Bugün o kadar çok şey gördüm, hissettim ve fotoğrafladım ki...
128 fotoğrafın içinden hangi birini seçip yayınlasam, hangi mevzuyu yazsam, akla karayı seçtim belirlerken.
Şuna karar verdim, İstanbul Oyuncak Müzesi'ni iki bölüm şeklinde yazacağım.
Ve inşallah bir aksilik olmazsa, röportajı ayrı bir yazı ile aktaracağım.

Okumakta olduğunuz ilk bölümde, çocukluk döneminde oynadığımız yada ülkemizde üretilen/üretilmesi planlanmış ama maalesef nasip olmamış oyuncakları paylaşacağım. 
Yer yer müzenin kurucusu, ülkemizin başına gelen en güzel insanlardan biri olan ve başına da bir hâl gelmesin diye itina ile korunması gereken Sunay Bey'in paylaştıklarını ve müzeyle ilgili hissettiklerimi yazacağım.
İkinci bölümde, dünyanın diğer ülkelerinde imal edilen oyuncakları, biz plastik ve tenekeden oyuncaklarla tazecik zihinleri oyalayıp kendimizi kandırırken, bugün her teknolojik gelişmeyi gördüğümüzde adamlar yapmış abi! dediğimiz ulusların çocukları nelerle oynuyormuş, onlardan söz edeceğim.

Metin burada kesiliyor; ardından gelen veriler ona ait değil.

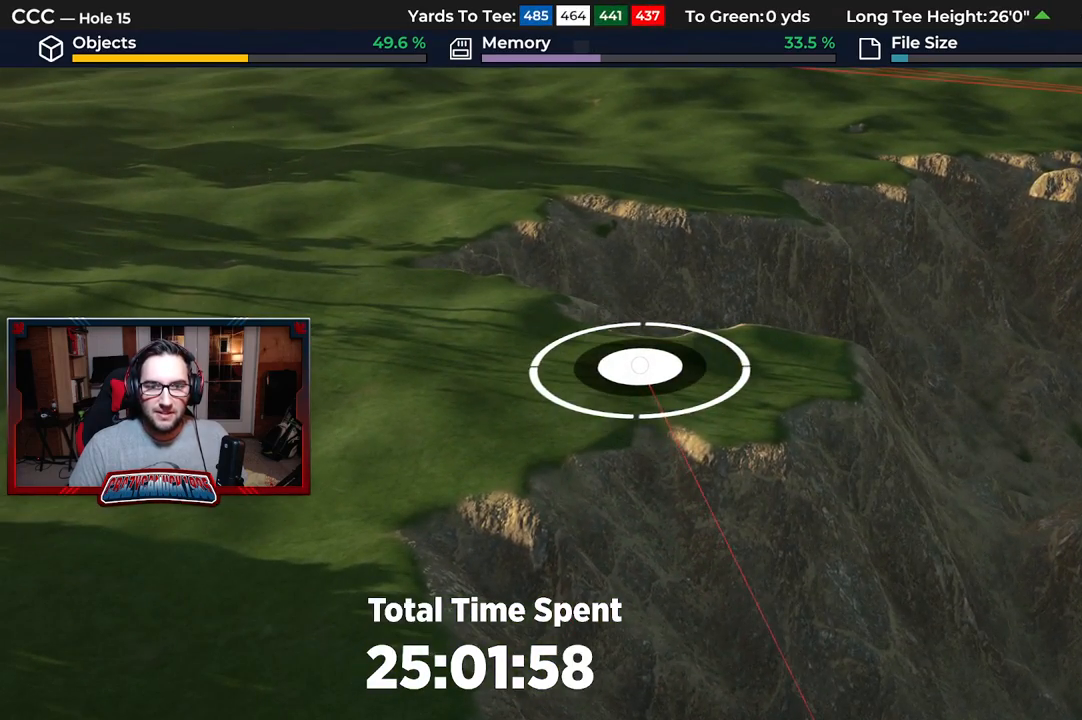
{"buttons": ["L2"], "left_stick": "center", "right_stick": "down", "events": [[367, "right_stick", "down"], [467, "L2", "down"]]}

Hiroşima'ya atılan atom bombasıyla yerle bir olan bir ilkokulun parçalarından, yanarak düşen Hindenburg Zeplini'nin parçasına, Mona Lisa Tablosu için yapılan ve tek üretilen oyuncağa, arabayla hayali bir dünya turunda İstanbul'un nasıl yer aldığına kadar farklı oyuncakları ve konuları paylaşacağım (küçük bir rica, lütfen sadece fotoğraflara bakıp geçmeyelim, bilhassa son satırlara şöyle bir göz atalım. Türkiye'de ender rastlanan bir özverinin eseridir bu mekan, fikir edinmiş olalım;)
Bence eğlenceli yazılar olacak;) Şu an yapacağınız daha önemli bir iş yoksa, haydi takılın bana.
Sağ baştan başlayalım;)

Alüminyumdan mutfak eşyası oyuncaklarım vardı benim, ablamdan kalma. Bir tane kapaklı tencere, bir tane de sürahi... Sanırım en son 16 yıl evvel oynamışımdır bu oyuncaklarımla. Sonra akıbetleri ne oldu, üzgünüm ama hiç bir fikrim yok:( Allah'ım ne olurdu onlar yine benim olsa?

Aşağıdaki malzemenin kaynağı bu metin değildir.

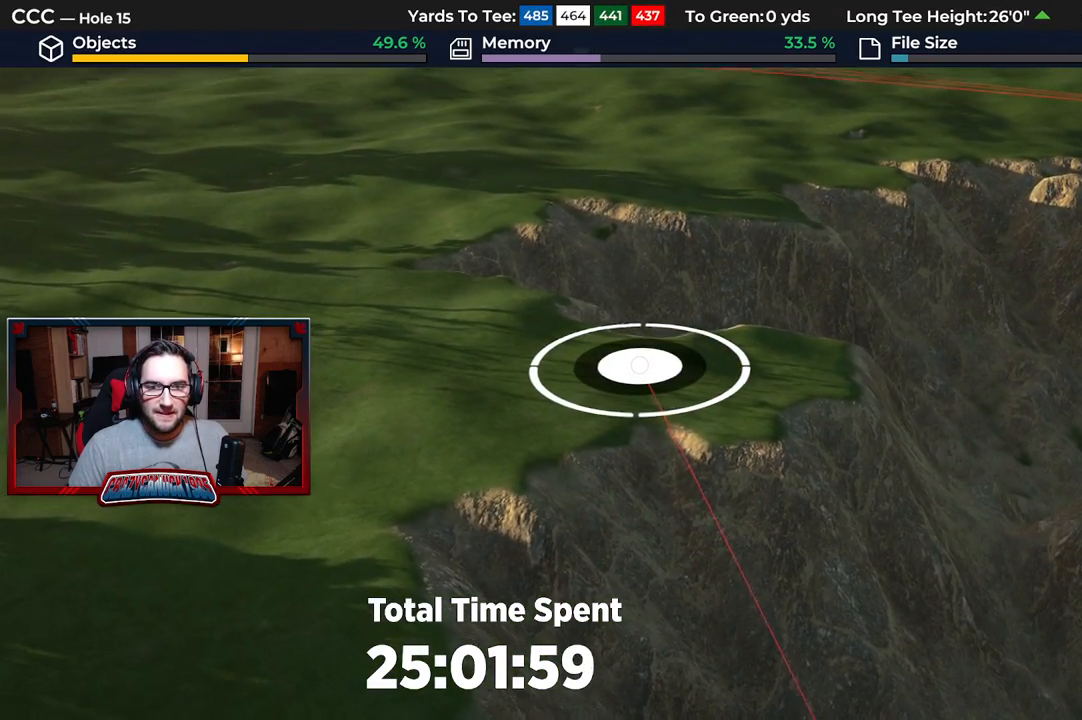
{"buttons": [], "left_stick": "center", "right_stick": "down", "events": [[183, "L2", "up"]]}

Erkek kardeşim olmasa da arabalarım vardı. Çok değil, 2 taneydi. Biri plastik, iki parçaya ayrılabiliyor. Tekerlekleri kırmızı, arabanın alt kısmı fıstık yeşili. Üst kısım şeffaf plastik, tabandan ayrılıyor ve içinden Bonibon Paketi çıkıyor. Hastaydım, geçmiş olsuna gelen Ayşen Teyzem getirmişti. Diğer araba yine abladan miras, yeşil renkli. Teneke. İnsan figürleri var pencerelerde. Yoksa bunun aynısı mı?!


Yıllar sonra... Teneke araba! Tutmayın beni, ağlayabilirim şu an!

Bebek oynamayan kız çocuğu olur mu? İnsaf! Plastik, porselen, bez. Malzemesi önemli mi? Saçı ve rengarenk kıyafetleri olsun, değmeyin keyfimize! Ha kolları ve bacakları da oynuyorsa, bundan iyisi Şam'da kayısı, değil mi?


O da ne? Soldan üçüncü bebeğin elinde, başka bir bebek sesin büyüsüne kapılarak oyalansın ve ağlamayı bıraksın diye bir çıngırak mı var? Haydi gelin yakından bakalım.


Siz de benim gibi kağıt bebekleri kesip,üzerine yine kağıttan elbiseler giydirenlerden misiniz? O zaman bunlar tanıdık gelecektir;) İnsan kağıttan elbiseyle üşümez mi acaba?


Osmanlı Hükümdarlığı Döneminde ahşap oyuncaklarıyla meşhur bir semt vardır İstanbul'da, fikriniz var mı? Varsa şayet, ne mutlu olurum. Kültürümüzden (arta) kalan güzel bir detaya vakıfsınız. Yoksa da sağlık olsun, şu an duymuş olun. O semt Eyüp. Eyüp'te el işçiliği ile ahşaptan oyuncaklar üretilirmiş tıngır mıngır...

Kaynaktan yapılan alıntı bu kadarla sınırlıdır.